» THE PROBLEM:
This task calls for copying each line below that contains "실거래가".

☆ ☆ ☆ ☆ ☆ ☆ ☆

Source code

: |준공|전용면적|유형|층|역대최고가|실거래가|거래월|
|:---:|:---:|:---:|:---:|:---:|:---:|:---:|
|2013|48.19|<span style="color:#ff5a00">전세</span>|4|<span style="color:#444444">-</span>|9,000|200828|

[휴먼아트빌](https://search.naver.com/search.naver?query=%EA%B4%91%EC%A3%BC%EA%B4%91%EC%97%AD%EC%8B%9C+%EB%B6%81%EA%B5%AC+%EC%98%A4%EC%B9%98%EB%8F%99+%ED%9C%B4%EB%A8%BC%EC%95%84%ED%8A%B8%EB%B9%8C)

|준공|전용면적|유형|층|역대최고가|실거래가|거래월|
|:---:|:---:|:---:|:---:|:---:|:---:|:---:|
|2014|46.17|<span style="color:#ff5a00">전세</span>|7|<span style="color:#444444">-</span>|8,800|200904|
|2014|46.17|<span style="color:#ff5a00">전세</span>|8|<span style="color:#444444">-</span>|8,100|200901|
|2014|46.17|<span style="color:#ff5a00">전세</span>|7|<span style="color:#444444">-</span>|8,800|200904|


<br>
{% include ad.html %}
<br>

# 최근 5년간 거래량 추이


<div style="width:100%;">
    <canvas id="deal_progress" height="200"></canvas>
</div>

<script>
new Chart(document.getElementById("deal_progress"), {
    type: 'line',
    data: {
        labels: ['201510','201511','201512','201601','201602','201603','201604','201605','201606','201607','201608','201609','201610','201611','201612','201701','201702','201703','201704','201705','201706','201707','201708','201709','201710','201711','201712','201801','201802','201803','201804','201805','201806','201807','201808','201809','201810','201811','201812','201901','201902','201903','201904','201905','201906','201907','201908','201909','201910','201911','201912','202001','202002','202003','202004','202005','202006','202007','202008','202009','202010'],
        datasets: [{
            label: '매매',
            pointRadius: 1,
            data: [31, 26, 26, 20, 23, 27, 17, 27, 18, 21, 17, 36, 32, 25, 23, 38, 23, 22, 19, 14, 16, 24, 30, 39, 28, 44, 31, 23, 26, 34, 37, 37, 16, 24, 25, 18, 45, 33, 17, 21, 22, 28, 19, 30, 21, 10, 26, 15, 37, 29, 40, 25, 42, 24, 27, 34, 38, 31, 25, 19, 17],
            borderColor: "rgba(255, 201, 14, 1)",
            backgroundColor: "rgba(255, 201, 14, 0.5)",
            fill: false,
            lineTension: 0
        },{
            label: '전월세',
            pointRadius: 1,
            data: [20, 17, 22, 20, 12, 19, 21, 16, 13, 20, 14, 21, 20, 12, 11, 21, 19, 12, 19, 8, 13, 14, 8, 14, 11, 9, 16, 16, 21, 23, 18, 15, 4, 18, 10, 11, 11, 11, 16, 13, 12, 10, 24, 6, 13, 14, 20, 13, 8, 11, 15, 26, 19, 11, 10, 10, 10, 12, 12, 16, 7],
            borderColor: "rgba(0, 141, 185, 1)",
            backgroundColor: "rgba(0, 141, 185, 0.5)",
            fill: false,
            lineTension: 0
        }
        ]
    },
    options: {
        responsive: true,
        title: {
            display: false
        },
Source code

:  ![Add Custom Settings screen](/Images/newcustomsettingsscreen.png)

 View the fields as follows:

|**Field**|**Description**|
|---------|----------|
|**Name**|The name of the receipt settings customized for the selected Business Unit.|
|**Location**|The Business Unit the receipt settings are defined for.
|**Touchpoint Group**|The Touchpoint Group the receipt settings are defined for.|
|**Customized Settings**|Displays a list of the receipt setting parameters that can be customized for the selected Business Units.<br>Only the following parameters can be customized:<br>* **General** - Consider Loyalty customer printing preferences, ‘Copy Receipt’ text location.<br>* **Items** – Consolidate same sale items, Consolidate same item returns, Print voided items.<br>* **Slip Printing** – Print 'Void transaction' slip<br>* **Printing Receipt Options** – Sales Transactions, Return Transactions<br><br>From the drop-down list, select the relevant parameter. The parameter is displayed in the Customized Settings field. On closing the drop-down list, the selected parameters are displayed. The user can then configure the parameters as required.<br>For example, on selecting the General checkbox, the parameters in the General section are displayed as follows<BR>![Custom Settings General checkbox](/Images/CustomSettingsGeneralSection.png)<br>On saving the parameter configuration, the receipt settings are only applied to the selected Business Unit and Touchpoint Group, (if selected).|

☆ ☆ ☆ ☆ ☆ ☆ ☆

» RESPONSE:
: |준공|전용면적|유형|층|역대최고가|실거래가|거래월|
|준공|전용면적|유형|층|역대최고가|실거래가|거래월|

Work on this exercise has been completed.